Baroness plays an eclectic brand of heavy metal, embracing the ferocity and sharp technique of new-millennium metal but with melodic accents and intelligent guitar work that suggests the influence of sludge and post-punk bands.
http://www.myspace.com/yourbaroness
Taint
Something of an enigma. Many have striven to place their sound within a handy genre definition, only to find themselves wondering whether a band so dynamic and full of surprises can really be called ‘sludge’, or whether music so antithetical to boredom can justifiably be termed ‘post-hardcore’. Taint’s 2005 full-length debut for Rise Above, ‘The Ruin Of Nova Roma’ was a crafty beast that revelled in contructing such riddles for the listener and, of course, the critic.
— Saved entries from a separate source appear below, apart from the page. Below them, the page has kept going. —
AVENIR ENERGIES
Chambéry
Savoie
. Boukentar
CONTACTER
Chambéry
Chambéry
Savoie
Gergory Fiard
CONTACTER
Pigeonholes are for pigeons, after all. It’s the purpose of great rock groups to not quite fit in. http://www.myspace.com/taintuk
The closing party to Capsule’s 10th birthday celebrations will see a gathering of some of Birmingham’s most exciting experimental live acts – paying tribute to the ten years of exciting, genre pushing music that Capsule have produced and provided a stage for. Modified Toy Orchestra are a collection of abandoned and reconstructed Childrens electronic toys, conducted by a selection of musicians to create electronic music in a league of its own. PCM, the dark lords of drum n bass have long been key figures in the Midlands underground dance scene and firm Capsule favourites.